A dúvida que permanece é se a domínio da Disney é boa para o público. Quatro dos cinco principais filmes deste ano foram continuações e alguns analistas alertam para a perspectiva de uma presença que lembra a influência do Walmart no varejo, com mais poder para a Disney negociar contratos com salas de cinema e maiores orçamentos para produzir mais sucessos de bilheteria.
Segundo a ComScore, os dez principais filmes deste ano responderam por 46% da venda total de ingressos, um aumento frente aos 38% do ano passado.
“Se você é a Disney, então, sim, as coisas estão melhores que o esperado. Mas se você não é um megaprodutor, então ainda é realmente difícil se dar bem”, diz Doug Creutz, diretor da consultoria Cowen & Company.
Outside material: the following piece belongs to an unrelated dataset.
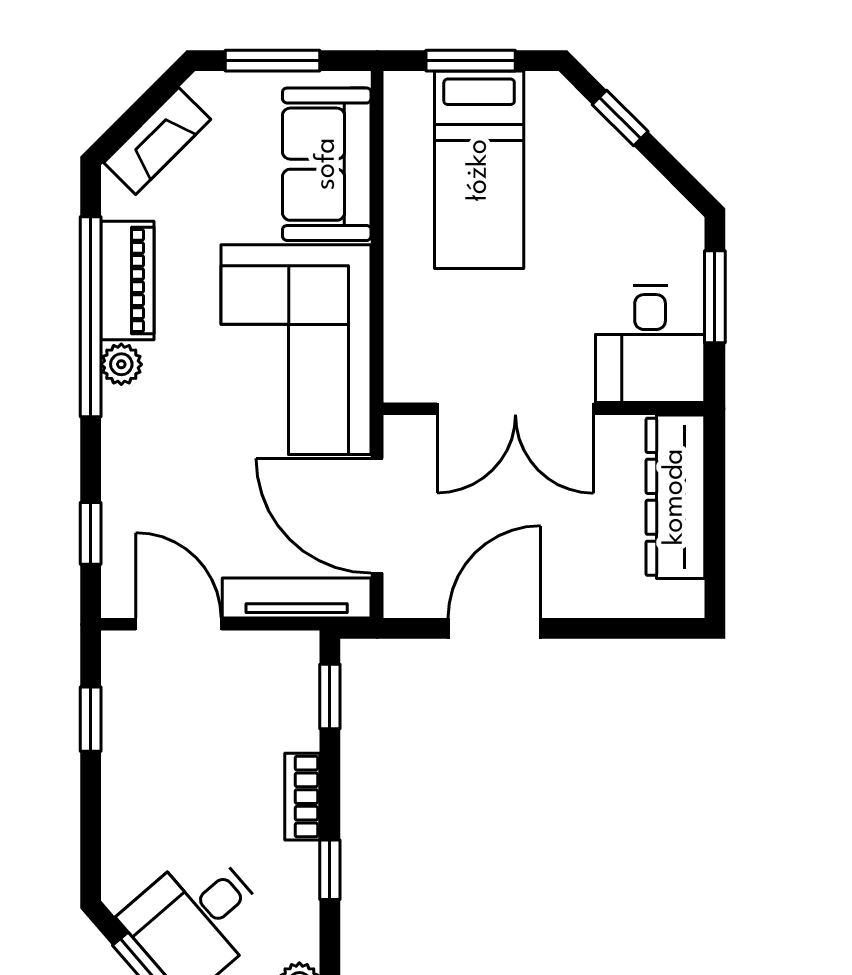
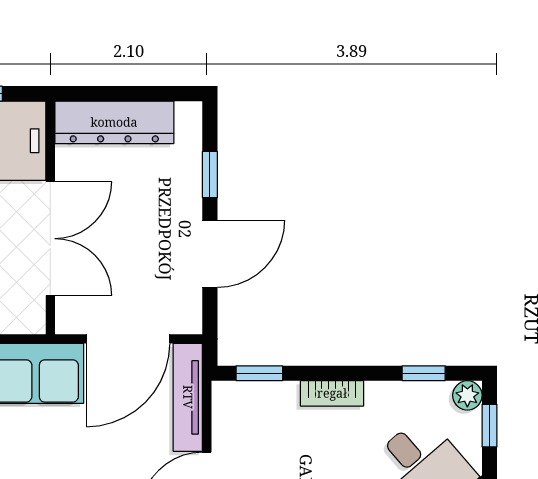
door: (494, 628) -> (210, 254), swing flipped
window: (604, 628) -> (210, 174), added
window: (330, 870) -> (424, 373), moved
Os estúdios menores, afirma, “estão sendo espremidos”.
Outros, porém, indicam a Disney como a mais bem equipada para defender o cinema frente ao “streaming” digital.
Em uma conferência com investidores no mês passado, Iger declarou seu compromisso com a indústria cinematográfica, que rendeu à Disney US$ 6 bilhões em receitas neste ano. Enquanto apresentava planos para um serviço de “streaming”, ele advertiu: “Quero deixar claro que continuamos incrivelmente engajados e entusiasmados quanto à experiência de ir ao cinema.”
O futuro parece pronto para mais consolidações. A Warner Bros, que distribuiu “Podres de Ricos”, foi engolida pela AT&T, como parte de sua aquisição da Time Warner; e a Universal é propriedade da Comcast, depois da compra da NBCUniversal em 2011. Mas os estúdios remanescentes – Paramount, Sony e Lionsgate – “estão mal e mal sobrevivendo, a esta altura”, diz Bock, da Exhibitor Relations.
Por enquanto, Chu e seus colegas aproveitam a boa fase do cinema tradicional. “Podres de Ricos” arrecadou US$ 76
“Não seríamos alvo de tantas conversas [do público] se estivéssemos em um serviço de ‘streming'”, disse ele recentemente ao programa “This Morning”, da rede de televisão CBS. Para Chu, isso justifica o investimento de milhões de dólares dos estúdios em marketing. Para o espectador, faz valer a pena sair de casa e brigar por um lugar para estacionar e se sentar numa sala escura. “É algo muito maior do que simplesmente fazer parte de um menu de conteúdo”.